Finned-Top and Flat-Top OSFP explained

When browsing and searching for OSFP optical transceivers you might have come across two types: finned and flat-top. Two different housing versions for two different use cases, so which to choose? In this article we will explain what each of the versions are, how do they differ and which to choose for your applications!

First things first

The OSFP transceiver. The finned-top and flat-top transceivers are the two caging versions for a Octal Small Form-factor Pluggable also known as OSFP. It is designed to support very high-speed data links in modern data centers and telecom networks.

The term “Octal” refers to the modules eight electrical data lanes, each capable of carrying 50Gbps, 100Gbps, or even 200Gbps per lane, depending on modulation (PAM4). This architecture enables total link capacities of 400G, 800G and even 1.6T.

OSFP modules are engineered to handle power consumption up to 25W or higher, depending on the optics type. This makes the form factor suitable for advanced modulation schemes, coherent optics, and longer-reach links. And as the link speeds rise and module power increases, OSFP offers a larger thermal envelope and flexible cooling options.

Finned-top transceivers

A finned-top OSFP module has an integrated heat sink (metal fins) built into the top of the transceiver caging. These fins increase surface area and improve heat dissipation. Such transceivers are ideally suited for 800G optical modules. These high power modules can generate significant heat, that’s up to 15–20 W or more, so the fins here help to maintain acceptable temperatures by increasing airflow contact.

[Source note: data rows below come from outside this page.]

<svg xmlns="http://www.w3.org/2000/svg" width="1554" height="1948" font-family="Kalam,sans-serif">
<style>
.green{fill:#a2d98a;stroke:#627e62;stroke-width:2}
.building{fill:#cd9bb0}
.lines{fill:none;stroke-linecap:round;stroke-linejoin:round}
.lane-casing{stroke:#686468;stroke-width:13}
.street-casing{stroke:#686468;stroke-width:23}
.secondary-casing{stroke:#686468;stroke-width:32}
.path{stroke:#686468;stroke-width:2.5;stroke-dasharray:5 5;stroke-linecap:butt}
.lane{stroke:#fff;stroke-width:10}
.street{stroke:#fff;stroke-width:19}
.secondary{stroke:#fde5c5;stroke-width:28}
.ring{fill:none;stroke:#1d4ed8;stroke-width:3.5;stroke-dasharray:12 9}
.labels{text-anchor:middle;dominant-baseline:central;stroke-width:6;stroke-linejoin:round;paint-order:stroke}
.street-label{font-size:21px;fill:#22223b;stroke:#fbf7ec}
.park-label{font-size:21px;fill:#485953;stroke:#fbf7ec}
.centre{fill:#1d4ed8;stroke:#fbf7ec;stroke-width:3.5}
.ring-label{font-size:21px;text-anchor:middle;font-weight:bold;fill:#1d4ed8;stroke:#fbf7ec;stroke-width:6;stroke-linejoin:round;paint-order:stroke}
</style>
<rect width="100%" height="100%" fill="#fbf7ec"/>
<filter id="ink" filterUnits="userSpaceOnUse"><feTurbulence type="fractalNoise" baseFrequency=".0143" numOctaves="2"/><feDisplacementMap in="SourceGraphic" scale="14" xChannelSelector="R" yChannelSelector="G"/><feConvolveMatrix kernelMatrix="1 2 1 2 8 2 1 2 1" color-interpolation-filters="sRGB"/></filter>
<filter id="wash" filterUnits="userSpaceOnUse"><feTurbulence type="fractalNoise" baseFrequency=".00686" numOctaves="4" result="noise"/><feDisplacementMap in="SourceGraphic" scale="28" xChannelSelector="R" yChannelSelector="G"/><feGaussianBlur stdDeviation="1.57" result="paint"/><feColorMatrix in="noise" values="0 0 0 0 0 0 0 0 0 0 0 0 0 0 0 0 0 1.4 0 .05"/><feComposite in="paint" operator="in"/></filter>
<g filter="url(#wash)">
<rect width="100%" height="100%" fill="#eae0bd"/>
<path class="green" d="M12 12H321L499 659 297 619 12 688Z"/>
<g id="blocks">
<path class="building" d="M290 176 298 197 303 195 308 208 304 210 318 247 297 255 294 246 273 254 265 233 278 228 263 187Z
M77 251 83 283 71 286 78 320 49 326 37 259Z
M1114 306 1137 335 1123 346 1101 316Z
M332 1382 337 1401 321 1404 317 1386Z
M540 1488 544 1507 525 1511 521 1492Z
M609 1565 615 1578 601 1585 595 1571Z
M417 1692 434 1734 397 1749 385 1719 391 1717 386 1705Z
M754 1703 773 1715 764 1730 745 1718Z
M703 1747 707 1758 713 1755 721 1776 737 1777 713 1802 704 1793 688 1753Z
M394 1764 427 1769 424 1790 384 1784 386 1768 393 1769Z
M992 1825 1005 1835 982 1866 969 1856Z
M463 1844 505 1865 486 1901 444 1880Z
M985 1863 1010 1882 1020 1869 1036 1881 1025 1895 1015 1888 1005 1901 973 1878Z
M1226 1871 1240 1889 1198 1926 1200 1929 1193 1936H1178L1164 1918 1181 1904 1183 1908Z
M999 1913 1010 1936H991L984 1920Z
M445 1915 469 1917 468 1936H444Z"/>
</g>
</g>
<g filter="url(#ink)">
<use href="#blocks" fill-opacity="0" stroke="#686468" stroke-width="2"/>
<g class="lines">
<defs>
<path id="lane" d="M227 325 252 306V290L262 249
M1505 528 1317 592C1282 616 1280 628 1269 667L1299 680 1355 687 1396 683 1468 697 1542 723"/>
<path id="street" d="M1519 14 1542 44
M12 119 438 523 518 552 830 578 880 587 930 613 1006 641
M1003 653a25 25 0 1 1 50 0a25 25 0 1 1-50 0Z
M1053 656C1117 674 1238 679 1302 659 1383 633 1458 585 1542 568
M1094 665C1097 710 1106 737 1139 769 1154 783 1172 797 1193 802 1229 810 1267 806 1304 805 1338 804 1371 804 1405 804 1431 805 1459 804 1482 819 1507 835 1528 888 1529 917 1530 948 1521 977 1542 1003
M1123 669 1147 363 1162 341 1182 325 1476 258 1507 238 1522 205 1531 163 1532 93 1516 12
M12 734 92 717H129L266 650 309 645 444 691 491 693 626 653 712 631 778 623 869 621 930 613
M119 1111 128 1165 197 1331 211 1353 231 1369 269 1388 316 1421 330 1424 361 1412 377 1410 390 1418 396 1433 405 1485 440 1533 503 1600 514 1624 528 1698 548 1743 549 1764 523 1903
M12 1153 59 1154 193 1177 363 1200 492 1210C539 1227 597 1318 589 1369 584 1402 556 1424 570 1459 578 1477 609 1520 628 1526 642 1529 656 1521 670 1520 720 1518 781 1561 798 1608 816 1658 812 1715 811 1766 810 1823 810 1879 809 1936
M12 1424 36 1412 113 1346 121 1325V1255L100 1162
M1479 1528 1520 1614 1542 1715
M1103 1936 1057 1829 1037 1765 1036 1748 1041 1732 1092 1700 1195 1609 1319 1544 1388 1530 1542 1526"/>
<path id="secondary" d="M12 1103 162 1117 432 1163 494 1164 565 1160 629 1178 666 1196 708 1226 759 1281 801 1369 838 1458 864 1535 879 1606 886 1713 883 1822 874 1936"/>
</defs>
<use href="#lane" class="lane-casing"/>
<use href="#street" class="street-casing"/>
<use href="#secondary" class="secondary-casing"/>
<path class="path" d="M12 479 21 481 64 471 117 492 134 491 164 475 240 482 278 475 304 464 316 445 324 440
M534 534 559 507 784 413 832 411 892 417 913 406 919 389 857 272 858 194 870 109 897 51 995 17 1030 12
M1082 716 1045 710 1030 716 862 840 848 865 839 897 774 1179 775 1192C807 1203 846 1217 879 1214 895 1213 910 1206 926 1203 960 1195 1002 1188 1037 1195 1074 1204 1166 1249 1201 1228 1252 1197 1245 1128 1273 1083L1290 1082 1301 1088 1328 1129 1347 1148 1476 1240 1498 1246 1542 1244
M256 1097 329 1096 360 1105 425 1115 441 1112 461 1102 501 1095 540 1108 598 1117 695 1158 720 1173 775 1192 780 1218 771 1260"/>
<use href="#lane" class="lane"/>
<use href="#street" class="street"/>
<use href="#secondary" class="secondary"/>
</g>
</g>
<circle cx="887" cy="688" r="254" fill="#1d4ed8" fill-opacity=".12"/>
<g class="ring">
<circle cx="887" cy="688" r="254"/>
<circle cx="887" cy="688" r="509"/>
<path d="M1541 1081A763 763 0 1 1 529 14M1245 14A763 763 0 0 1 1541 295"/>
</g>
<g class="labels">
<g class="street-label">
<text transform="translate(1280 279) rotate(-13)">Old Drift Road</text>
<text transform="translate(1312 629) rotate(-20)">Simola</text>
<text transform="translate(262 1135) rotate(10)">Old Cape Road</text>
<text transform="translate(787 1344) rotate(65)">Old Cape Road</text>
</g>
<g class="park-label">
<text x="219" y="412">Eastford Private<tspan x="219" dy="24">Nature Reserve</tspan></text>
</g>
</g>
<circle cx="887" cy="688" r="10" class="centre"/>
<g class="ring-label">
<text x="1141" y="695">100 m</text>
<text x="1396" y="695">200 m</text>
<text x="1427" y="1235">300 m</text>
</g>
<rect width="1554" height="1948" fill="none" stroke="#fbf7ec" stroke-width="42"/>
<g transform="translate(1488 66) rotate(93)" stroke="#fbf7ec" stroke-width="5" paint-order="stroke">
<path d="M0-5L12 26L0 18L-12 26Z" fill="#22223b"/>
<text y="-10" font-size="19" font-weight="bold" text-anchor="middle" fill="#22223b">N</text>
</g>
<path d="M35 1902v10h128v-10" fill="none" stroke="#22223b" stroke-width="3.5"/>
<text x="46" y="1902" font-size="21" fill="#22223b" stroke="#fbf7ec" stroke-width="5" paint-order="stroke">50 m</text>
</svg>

The finned-top caging as well has two variants: closed finned-top design and a open finned-top design.

A closed finned-top OSFP uses a sealed or partially enclosed fin structure. On the other hand a open finned-top OSFP has exposed, spaced fins with direct airflow channels through or between them. The difference between the two is not just the design itself, but how each manages airflow and heat transfer. The open finned-top allows air to move through the fins for more efficient cooling, while the closed finned-top relies on air flowing over the surface, offering better protection and structural strength in lower airflow environments.

Flat-top transceivers

The flat-top module design refers to optical transceivers where the top structure of the optic is flat. This design is usually used for lower power modules, for example, the 400G. The colling for this type of transceiver need to be done externally.

The flat-top transceiver is also called as a RHS, which means Riding Heat Sink. This means that the heat sink is a part of the host system. When an OSFP transceiver is inserted in the cage of the host device the heat sink is on top of the transceiver providing efficient heat dissipation. That’s where the name comes from – riding heat sink.

Typical use cases – which one to choose

When choosing the appropriate design it of course mainly differs on the systems cooling design, power class, and mechanical clearance.

Finned-Top OSFP is best suited for:

• • High-power modules (>15 W), typically 800G and above
  • Air-cooled systems where strong front-to-back airflow is available
  • Switches or line cards without cage-mounted heatsinks (the riding heat sinks) – from just a visual perspective there is not a possibility to insert a finned-top transceiver into a host device meant for RHS

Flat-Top OSFP is best suited for:

• • Lower-power modules (≤15 W), typically 400G
  • Systems with cage-integrated or chassis-level cooling (RHS or liquid cooling)
  • High-density platforms where space and airflow paths are tightly managed

So in short 800G transceivers have the finned-top design and are meant for usage in systems where module must cool itself using airflow through its own fins and the 400G OSFP have a flat-top design and are meant to be used in host devices where the cooling is done externally.